*** SELECTED TEXT ***
FORT WAYNE, Ind. (WANE) — After a social media post showing a student in blackface began circulating online last week, Southwest Allen County Schools Superintendent Dr. Park Ginder posted a video to YouTube Sunday night discussing how the district will move forward.
The video began with him discussing students’ return to school on Monday, and an effort by the district to make all students feel safe and comfortable at school.
“Kindergarten is not too late to learn things. Neither is 12th grade,” Ginder said in an interview with WANE 15. “And the great thing about that, as lifelong learners, our teachers will invest in this, I really believe that.”
Ginder sent an update to parents Monday morning that read:
“Good morning, SACS families and caregivers.
I would like to take this opportunity to update you as to how the school day is going across the district.
As I shared with you yesterday, staff and administrators are excited to welcome students back after the long weekend. I am pleased to share our students have returned to school eager to be here and ready to learn.
*** End of SELECTED TEXT ***
▶ EXERCISE DETAILS
Answer these questions from the news report, one per line:
1. When did Ginder post his video to YouTube?
2. Which two grades does Ginder say are not too late to learn things?
3. When did Ginder send his update to parents?
*** DATASET ENTRIES ***
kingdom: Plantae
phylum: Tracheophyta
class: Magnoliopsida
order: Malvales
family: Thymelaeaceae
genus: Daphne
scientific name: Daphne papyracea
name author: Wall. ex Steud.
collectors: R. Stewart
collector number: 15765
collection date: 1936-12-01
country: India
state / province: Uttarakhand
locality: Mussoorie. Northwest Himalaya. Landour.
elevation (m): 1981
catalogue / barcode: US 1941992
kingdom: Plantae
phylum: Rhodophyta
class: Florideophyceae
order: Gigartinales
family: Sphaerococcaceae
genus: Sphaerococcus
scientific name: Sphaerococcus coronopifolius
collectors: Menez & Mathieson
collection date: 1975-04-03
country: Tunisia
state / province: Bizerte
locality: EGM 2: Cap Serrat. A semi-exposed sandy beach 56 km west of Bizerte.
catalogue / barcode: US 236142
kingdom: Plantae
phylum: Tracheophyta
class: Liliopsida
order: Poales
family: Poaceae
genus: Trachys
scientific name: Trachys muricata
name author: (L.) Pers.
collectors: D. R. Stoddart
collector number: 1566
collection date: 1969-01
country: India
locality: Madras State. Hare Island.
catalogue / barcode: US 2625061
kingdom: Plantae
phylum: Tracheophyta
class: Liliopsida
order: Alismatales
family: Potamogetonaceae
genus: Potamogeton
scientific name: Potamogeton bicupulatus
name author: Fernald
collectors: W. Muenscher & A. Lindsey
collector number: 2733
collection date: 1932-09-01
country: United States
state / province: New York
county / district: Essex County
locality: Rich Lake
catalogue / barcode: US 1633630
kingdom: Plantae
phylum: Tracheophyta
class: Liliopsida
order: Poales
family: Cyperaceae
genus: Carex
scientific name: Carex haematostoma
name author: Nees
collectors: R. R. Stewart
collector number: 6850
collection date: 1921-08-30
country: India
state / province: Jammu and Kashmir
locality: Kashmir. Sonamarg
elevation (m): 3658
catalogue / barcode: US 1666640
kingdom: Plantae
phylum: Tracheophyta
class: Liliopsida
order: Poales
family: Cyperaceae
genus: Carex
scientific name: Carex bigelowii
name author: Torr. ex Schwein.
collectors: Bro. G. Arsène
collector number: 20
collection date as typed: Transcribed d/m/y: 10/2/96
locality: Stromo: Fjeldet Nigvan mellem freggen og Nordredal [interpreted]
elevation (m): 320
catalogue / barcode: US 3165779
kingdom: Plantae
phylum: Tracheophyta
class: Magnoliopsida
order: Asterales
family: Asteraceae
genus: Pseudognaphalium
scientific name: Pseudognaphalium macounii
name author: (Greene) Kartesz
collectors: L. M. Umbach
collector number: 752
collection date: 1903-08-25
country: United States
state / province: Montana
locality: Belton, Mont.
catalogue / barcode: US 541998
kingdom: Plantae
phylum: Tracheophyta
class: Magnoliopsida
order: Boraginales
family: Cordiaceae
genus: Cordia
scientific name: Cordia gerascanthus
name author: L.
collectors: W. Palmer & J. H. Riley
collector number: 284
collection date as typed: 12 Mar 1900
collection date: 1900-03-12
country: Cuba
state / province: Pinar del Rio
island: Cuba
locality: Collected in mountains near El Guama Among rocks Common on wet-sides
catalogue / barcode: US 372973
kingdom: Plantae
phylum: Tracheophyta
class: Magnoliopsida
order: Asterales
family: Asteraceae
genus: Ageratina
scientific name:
*** End of DATASET ENTRIES ***
▶ TASK RESULT
1. Sunday night
2. Kindergarten and 12th grade
3. Monday morning